* WHAT TO PRODUCE:
Retype the listing found below exactly, but leave out each picture.

* DATA PROVIDED:
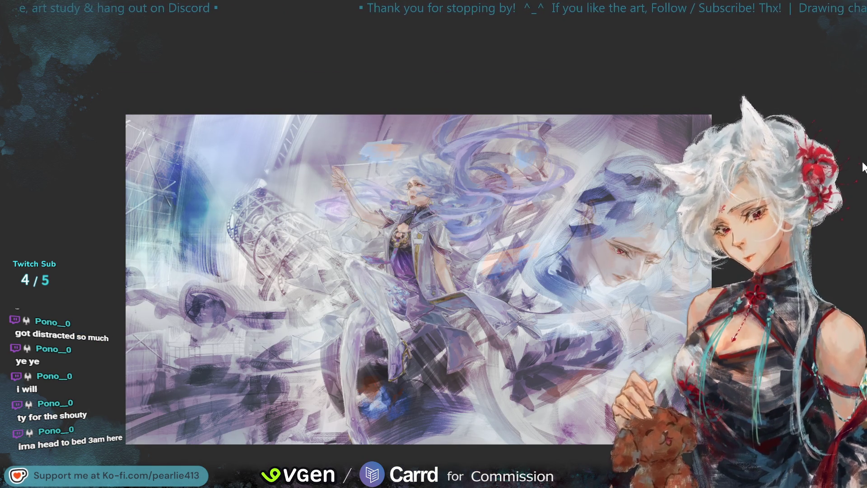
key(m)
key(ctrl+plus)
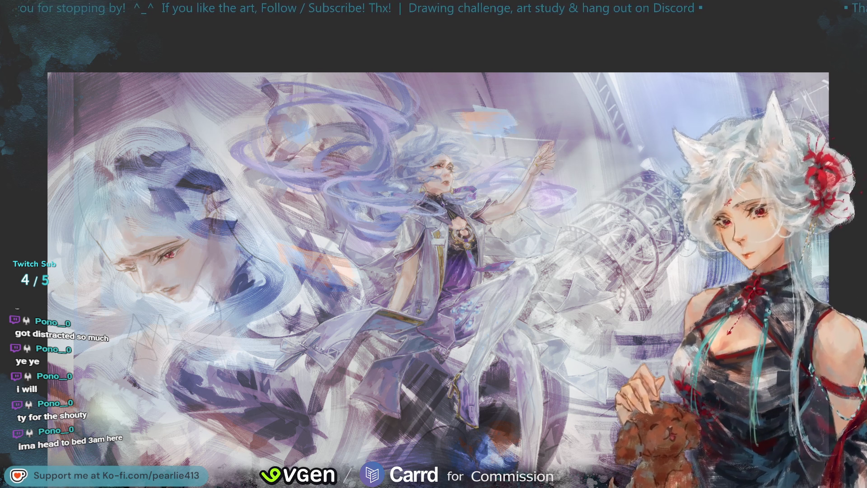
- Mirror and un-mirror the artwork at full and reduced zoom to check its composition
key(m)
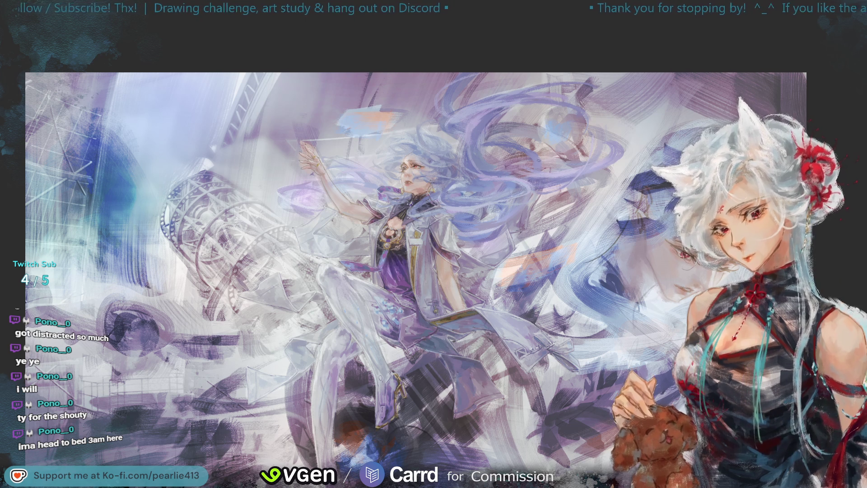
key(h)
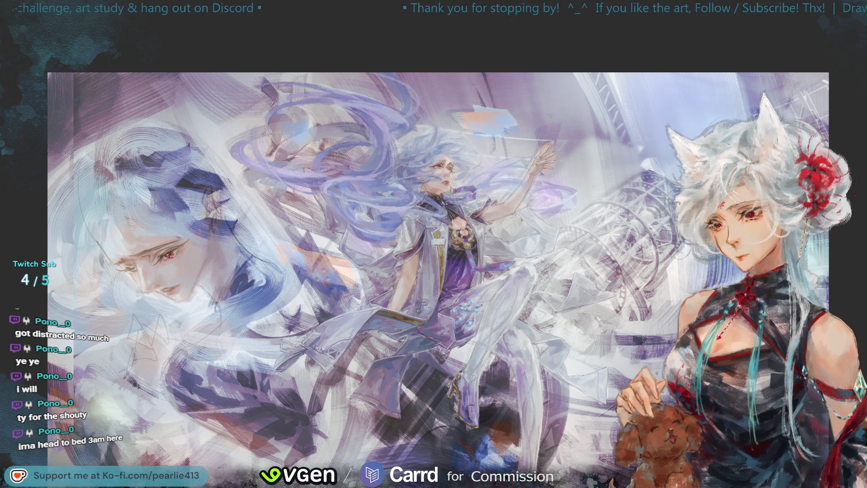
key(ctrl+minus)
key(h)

* SOLUTION TO THIS EXERCISE:
key(m)
key(ctrl+plus)
- Mirror and un-mirror the artwork at full and reduced zoom to check its composition
key(m)
key(h)
key(ctrl+minus)
key(h)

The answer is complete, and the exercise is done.